Top of Available data

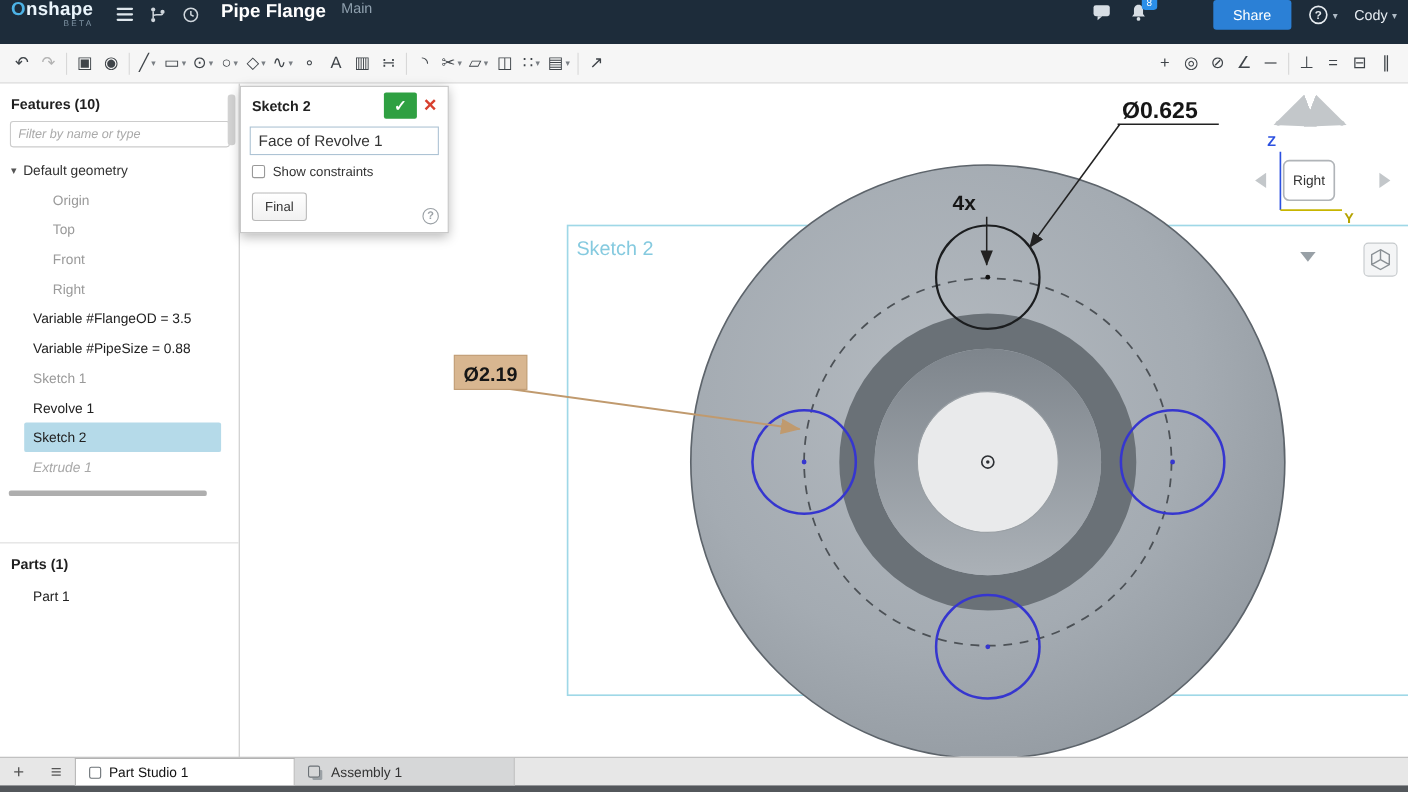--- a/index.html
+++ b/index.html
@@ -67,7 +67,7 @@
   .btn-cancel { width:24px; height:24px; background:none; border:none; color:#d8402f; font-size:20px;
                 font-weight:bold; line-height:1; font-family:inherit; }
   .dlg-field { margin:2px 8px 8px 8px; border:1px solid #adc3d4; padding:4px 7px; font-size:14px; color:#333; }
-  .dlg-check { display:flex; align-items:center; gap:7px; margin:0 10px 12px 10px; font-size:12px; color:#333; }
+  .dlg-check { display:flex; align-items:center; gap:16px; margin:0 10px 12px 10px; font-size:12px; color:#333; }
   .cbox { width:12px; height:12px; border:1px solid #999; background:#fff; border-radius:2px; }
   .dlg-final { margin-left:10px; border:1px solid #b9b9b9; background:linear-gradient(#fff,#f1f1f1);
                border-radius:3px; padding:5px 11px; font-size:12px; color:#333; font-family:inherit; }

Bottom of Available data

Problem details - Output all the material exactly. The pictures are to be left out.

Exercise solution -
--- a/index.html
+++ b/index.html
@@ -67,7 +67,7 @@
   .btn-cancel { width:24px; height:24px; background:none; border:none; color:#d8402f; font-size:20px;
                 font-weight:bold; line-height:1; font-family:inherit; }
   .dlg-field { margin:2px 8px 8px 8px; border:1px solid #adc3d4; padding:4px 7px; font-size:14px; color:#333; }
-  .dlg-check { display:flex; align-items:center; gap:7px; margin:0 10px 12px 10px; font-size:12px; color:#333; }
+  .dlg-check { display:flex; align-items:center; gap:16px; margin:0 10px 12px 10px; font-size:12px; color:#333; }
   .cbox { width:12px; height:12px; border:1px solid #999; background:#fff; border-radius:2px; }
   .dlg-final { margin-left:10px; border:1px solid #b9b9b9; background:linear-gradient(#fff,#f1f1f1);
                border-radius:3px; padding:5px 11px; font-size:12px; color:#333; font-family:inherit; }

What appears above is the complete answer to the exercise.